Ahora debo cerrar los ojos


para ver el poema nacer; no nace.
Se escabulle. Me duele en el vientre, en el lagrimal, en los oídos que no se agotan de escuchar la misma canción hasta sangrar de tedio.

No escaparé de septiembre. 

Repetirme, repetir “tener miedo de volverme bucle.”
De descender lentamente hasta el suelo que, con los brazos abiertos, acomoda toda mi humanidad en una baldosa de 1x1.

No salgo de la imagen fija que me persigue desde que, una mañana de mis siete años, supe que jamás volvería a quererme.

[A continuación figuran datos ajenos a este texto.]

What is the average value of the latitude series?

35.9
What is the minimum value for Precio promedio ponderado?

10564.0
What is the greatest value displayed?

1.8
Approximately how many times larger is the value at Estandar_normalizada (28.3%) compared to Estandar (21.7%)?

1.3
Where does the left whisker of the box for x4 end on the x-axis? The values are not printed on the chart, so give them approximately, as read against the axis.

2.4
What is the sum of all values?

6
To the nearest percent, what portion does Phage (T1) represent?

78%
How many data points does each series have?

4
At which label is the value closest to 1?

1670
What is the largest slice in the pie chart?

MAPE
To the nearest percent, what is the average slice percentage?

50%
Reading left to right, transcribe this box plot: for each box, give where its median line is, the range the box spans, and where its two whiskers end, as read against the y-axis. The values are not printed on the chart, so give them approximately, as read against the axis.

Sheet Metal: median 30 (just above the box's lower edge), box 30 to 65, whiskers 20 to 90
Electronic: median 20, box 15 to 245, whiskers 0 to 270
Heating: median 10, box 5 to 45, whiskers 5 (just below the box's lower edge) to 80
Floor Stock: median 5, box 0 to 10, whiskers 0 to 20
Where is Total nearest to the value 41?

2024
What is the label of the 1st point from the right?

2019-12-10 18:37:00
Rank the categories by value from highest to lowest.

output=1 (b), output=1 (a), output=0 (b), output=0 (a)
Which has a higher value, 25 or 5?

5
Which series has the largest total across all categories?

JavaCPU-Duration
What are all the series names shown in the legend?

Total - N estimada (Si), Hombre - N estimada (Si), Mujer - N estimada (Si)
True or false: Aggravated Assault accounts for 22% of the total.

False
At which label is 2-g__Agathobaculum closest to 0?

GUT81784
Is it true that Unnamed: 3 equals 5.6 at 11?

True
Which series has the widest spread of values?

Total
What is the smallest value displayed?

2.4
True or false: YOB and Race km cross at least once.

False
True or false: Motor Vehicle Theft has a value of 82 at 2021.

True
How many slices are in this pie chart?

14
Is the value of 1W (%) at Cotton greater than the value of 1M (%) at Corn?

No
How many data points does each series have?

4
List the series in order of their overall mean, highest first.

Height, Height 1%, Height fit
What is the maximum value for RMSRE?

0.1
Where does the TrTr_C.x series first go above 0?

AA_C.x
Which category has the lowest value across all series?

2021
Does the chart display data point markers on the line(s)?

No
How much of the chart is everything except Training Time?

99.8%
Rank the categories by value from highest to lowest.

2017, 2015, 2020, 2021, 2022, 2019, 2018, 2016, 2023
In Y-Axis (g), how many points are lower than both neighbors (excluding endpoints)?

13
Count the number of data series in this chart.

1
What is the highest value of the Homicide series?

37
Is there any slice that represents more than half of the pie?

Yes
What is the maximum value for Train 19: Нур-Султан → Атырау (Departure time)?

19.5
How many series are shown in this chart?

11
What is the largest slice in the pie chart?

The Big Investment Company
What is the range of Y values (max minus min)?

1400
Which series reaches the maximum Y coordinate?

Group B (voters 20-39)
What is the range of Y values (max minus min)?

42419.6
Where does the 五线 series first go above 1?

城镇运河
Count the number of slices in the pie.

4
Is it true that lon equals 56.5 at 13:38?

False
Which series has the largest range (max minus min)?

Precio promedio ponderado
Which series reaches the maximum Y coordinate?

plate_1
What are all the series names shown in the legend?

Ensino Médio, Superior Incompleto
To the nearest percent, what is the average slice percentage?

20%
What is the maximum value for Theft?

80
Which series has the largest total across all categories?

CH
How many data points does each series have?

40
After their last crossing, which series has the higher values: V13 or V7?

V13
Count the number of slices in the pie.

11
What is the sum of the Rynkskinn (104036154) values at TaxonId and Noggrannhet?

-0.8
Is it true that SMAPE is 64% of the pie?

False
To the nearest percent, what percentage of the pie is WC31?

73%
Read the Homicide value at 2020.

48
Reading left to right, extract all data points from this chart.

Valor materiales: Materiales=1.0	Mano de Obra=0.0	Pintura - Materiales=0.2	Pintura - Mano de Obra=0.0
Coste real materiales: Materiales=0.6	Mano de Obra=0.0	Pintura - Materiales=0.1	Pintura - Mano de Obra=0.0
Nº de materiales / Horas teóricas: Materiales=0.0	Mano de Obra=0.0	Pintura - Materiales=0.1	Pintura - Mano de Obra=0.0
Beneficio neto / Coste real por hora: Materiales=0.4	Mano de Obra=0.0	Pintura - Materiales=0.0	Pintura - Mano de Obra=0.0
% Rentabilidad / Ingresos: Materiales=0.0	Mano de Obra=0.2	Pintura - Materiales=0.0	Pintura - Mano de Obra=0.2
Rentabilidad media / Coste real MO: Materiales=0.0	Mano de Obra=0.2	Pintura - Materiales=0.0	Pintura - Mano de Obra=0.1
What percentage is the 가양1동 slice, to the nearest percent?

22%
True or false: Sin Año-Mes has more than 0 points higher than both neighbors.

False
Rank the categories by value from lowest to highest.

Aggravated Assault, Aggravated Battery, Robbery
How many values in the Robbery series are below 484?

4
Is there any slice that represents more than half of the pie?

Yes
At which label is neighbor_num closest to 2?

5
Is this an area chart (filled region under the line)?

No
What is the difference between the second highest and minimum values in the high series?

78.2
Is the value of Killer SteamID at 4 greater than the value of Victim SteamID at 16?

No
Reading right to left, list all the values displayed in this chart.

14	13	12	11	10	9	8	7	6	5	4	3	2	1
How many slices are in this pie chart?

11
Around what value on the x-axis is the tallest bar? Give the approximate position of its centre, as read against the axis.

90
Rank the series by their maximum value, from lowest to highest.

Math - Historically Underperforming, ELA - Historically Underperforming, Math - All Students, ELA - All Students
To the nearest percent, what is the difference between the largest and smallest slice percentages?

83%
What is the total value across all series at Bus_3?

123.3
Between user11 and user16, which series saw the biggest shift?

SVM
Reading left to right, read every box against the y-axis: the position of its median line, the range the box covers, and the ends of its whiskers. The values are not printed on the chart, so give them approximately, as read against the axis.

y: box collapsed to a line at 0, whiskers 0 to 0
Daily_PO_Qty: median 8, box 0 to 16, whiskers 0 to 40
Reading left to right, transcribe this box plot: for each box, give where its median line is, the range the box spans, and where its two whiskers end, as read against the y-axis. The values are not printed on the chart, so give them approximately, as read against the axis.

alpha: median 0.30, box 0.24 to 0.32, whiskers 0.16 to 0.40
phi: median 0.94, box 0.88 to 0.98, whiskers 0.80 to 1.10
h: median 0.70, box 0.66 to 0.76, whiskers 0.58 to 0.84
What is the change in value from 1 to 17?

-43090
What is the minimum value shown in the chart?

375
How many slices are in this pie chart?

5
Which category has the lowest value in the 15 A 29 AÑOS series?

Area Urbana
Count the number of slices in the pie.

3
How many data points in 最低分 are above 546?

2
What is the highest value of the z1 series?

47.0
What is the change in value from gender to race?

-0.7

¿Qué es querer? ¿Qué es quererse?

Las últimas 72 horas podrían llamarse evasión: un diminuto espasmo en las amígdalas, en las cuerdas vocales atoradas, en la garganta muda, en el pecho encostrado de latidos a media asta. Es tan diminuto ese espasmo que le llamo constantemente, para que me recuerde la vida que me falta, la muerte que me sobra.

No salgo de septiembre, de los rostros que se ofrecieron como refugio, de las noches que me encontraron rindiendo homenaje a mis soledades, de mis piernas inservibles en la mañana, de las deudas que no fui capaz de saldar.

Aquí, cada una de mis falanges duda de la siguiente vocal, mis pupilas desearían no estar tan dilatadas, tan húmedas, tan ciegas de tristeza. Aquí, mis dedos se chocan con el blanco papel y no saben qué dirección tomar.

No soy capaz de salir de septiembre.

No quiero salir de septiembre,

No pretendo olvidar septiembre:

Los 30 días hábiles de incertidumbre servirán para partirme en dos, para que mis piernas por fin sirvan, para que este instante funcione como la caricia que necesité desde la medianoche del viernes 1 hasta el sábado 30.